The vast majority of PCP

The vast majority of PCP business that goes through our branches (yes I am one of the devious, lying, preying dealers referred to earlier)are based on a simple profile of one payment up front, followed by 24-48 payments, then a GFV. For example, we will do a fair few '£189 deposit, £189 p/mth' type deals. The reason we try to steer customers towards this type of profile is to discourage them putting down huge deposits that they are NEVER going to get back by way of equity at the end of the term. In the worst case scenario, if the car is worth less than the GFV, they have the right to walk away (subject to condition and mileage etc) with no further obligation to that vehicle. The dealer would always be able to find the equivalent to one months payment to use as deposit for the customer on the next car one way or another. This is a far better situation than being 3yrs into a 5yr agreement and being in negative equity, as that would force the customer to either keep the car longer than they may want, or if desperate, to 'lump and bump' the negative equity onto another car loan. The whole idea of PCP is that it gives a lower payment (more affordable?) over a shorter period (less commitment?) than an equivalent HP product. That's why it is popular with so many buyers. The GFV risk is with the lender, not the customer. Responsible lending is the responsibility of the dealers and finance houses and although not everyone will abide by the rules, thankfully, the majority of franchised dealers do, as the FCA monitoring is so stringent, they cant afford not to. We're not all thieving b#stards you know!
disco.stu 3 May 2017

stumpys182 wrote:

stumpys182 wrote:

The reason we try to steer customers towards this type of profile is to discourage them putting down huge deposits that they are NEVER going to get back by way of equity at the end of the term.

Car sales roles are accredited by the FCA on a non-advisory basis, meaning you are specifically not allowed to steer a customer towards any sort of payment profile. You are required to present the options and allow the customer to make their own decision in their own time.

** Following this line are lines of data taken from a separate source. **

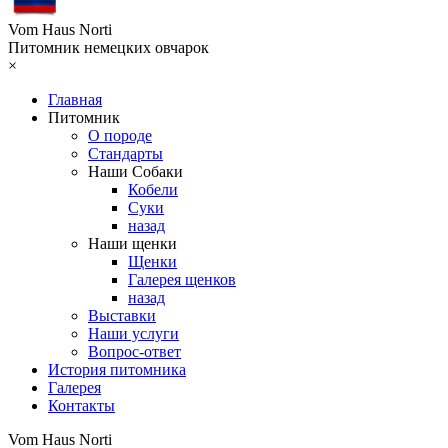
Vom Haus Norti
Питомник немецких овчарок
×
Главная
Питомник
О породе
Стандарты
Наши Собаки
Кобели
Суки
назад
Наши щенки
Щенки
Галерея щенков
назад
Выставки
Наши услуги
Вопрос-ответ
История питомника
Галерея
Контакты
Vom Haus Norti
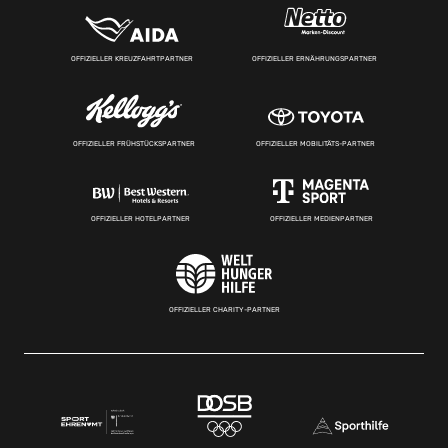
OFFIZIELLER KREUZFAHRTPARTNER
OFFIZIELLER ERNÄHRUNGSPARTNER
OFFIZIELLER FRÜHSTÜCKSPARTNER
OFFIZIELLER MOBILITÄTS-PARTNER
OFFIZIELLER HOTELPARTNER
OFFIZIELLER MEDIENPARTNER
OFFIZIELLER CHARITY-PARTNER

You have no idea what the customer's real financial position is, so you have no right to tell them that they should be taking more on your finance plan instead of putting down a larger deposit. That is for them to decide based on their own circumstances and desired outcomes. Many people actually prefer to put in more cash and pay less per month (and therefore less interest overall). The money is still going out of their account either way, so the argument that they are "NEVER going to get it back" is irrelevant and misleading.

PCPs create a far more significant negative equity issue than an HP or personal loan during the term, as so little of the loan is being repaid during the term. That makes the situation worse for those people who are desperate or need to settle up early.

Spanner 3 May 2017

If you can do basic maths

It is easy to get a pcp deal that stacks up better than putting in your own capital. On some cars the inducements to buy are high. Good thing too. Why have a banger paid for out of your own savings when you can have a new car on cheap finance and hold on to your hard earned savings?

But you need to be able to do basic maths to make it work. Many can't.

These days having a nice car and being well off are not intrinsically linked. It's quite levelling really.

Finance is already heavily regulated, but I find it weird you can buy a £50k car on tick without proof of earnings. Maybe more regulation is the answer.

HHX621 2 May 2017

Commercial Private Leasing CPL

That's the future of motoring. Meaning? Companies that's simply would be sponsoring your private vehicle. Just as your vehicle would be a cab. Probably not due until 2050 or so.